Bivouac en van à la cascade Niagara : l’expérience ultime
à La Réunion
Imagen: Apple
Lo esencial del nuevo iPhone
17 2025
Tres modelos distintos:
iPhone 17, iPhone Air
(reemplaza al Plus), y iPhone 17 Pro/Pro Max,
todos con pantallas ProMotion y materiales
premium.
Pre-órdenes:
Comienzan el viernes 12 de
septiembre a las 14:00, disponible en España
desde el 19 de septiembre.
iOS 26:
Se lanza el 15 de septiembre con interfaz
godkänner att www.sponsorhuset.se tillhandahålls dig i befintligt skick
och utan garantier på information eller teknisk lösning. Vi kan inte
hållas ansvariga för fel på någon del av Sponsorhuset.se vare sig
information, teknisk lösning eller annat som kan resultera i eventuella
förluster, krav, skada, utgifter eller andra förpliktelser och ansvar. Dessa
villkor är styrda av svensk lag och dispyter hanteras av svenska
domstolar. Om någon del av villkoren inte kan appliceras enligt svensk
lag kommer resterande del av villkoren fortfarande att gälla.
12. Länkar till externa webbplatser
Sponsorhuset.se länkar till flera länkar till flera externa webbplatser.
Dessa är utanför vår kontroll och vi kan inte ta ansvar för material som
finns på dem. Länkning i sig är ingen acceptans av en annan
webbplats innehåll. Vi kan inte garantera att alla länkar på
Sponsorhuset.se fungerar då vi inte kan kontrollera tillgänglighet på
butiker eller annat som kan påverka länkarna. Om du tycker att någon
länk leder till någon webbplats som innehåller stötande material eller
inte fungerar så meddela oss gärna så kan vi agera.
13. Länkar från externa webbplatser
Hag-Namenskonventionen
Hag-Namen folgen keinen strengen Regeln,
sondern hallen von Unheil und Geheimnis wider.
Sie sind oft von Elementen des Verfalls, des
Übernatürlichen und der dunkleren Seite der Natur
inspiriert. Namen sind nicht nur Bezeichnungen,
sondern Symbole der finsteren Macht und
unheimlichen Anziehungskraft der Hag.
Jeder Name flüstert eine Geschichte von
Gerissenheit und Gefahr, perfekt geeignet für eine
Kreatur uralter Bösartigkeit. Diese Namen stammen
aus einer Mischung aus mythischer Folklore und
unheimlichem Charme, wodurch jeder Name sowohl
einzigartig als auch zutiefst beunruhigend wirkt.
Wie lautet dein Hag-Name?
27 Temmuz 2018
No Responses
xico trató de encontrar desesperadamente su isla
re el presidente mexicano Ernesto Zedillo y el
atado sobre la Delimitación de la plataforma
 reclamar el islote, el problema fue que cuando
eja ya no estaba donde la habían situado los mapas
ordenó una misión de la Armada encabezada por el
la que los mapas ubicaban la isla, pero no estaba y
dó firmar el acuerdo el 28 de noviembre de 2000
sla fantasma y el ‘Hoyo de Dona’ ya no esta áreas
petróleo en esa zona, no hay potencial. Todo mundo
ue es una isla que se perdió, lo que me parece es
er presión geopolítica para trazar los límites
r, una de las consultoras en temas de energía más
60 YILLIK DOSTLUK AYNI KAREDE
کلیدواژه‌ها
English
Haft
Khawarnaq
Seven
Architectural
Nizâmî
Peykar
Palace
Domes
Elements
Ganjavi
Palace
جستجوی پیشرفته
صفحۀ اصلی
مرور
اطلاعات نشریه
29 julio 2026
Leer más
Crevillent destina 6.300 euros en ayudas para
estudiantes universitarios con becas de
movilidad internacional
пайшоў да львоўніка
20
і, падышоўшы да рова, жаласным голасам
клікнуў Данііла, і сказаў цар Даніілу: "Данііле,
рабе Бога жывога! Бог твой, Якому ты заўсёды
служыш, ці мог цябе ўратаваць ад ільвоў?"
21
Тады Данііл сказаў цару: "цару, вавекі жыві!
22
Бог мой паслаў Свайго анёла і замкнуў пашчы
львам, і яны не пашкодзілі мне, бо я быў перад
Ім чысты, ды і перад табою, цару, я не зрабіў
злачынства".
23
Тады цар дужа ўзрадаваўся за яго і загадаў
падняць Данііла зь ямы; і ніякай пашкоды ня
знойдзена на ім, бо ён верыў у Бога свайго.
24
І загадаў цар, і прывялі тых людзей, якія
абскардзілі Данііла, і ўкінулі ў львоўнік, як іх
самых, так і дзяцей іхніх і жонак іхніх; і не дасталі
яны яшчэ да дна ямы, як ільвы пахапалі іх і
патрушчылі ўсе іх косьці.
--------
### [Task objective]
Retype, exactly and in full, the lines above from the one containing "Sponsorhuset.se länkar till" through the one containing "butiker eller annat".

### [Result of this exercise]
Sponsorhuset.se länkar till flera länkar till flera externa webbplatser.
Dessa är utanför vår kontroll och vi kan inte ta ansvar för material som
finns på dem. Länkning i sig är ingen acceptans av en annan
webbplats innehåll. Vi kan inte garantera att alla länkar på
Sponsorhuset.se fungerar då vi inte kan kontrollera tillgänglighet på
butiker eller annat som kan påverka länkarna. Om du tycker att någon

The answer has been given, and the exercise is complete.